> _Task item_
Write out all of the records, keeping each one exactly as written.

> _Data for processing_
>>>
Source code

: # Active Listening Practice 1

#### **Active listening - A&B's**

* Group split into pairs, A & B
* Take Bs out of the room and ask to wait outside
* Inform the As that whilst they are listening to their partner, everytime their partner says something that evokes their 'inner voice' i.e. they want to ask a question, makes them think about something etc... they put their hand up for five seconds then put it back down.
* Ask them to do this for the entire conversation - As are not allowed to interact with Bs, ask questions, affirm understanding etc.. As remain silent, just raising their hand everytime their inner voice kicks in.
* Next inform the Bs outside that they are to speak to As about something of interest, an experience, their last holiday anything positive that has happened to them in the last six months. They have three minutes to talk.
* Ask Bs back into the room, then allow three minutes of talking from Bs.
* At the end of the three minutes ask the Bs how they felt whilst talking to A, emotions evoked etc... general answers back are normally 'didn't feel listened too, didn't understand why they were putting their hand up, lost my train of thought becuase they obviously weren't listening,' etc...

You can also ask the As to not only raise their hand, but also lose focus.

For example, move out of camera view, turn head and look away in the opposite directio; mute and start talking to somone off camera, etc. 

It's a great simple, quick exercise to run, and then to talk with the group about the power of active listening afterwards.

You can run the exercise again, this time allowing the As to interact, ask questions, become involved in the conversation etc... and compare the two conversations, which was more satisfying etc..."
<<<
> _Answer to the problem_
Source code

: # Active Listening Practice 1

#### **Active listening - A&B's**

* Group split into pairs, A & B
* Take Bs out of the room and ask to wait outside
* Inform the As that whilst they are listening to their partner, everytime their partner says something that evokes their 'inner voice' i.e. they want to ask a question, makes them think about something etc... they put their hand up for five seconds then put it back down.
* Ask them to do this for the entire conversation - As are not allowed to interact with Bs, ask questions, affirm understanding etc.. As remain silent, just raising their hand everytime their inner voice kicks in.
* Next inform the Bs outside that they are to speak to As about something of interest, an experience, their last holiday anything positive that has happened to them in the last six months. They have three minutes to talk.
* Ask Bs back into the room, then allow three minutes of talking from Bs.
* At the end of the three minutes ask the Bs how they felt whilst talking to A, emotions evoked etc... general answers back are normally 'didn't feel listened too, didn't understand why they were putting their hand up, lost my train of thought becuase they obviously weren't listening,' etc...

You can also ask the As to not only raise their hand, but also lose focus.

For example, move out of camera view, turn head and look away in the opposite directio; mute and start talking to somone off camera, etc. 

It's a great simple, quick exercise to run, and then to talk with the group about the power of active listening afterwards.

You can run the exercise again, this time allowing the As to interact, ask questions, become involved in the conversation etc... and compare the two conversations, which was more satisfying etc..."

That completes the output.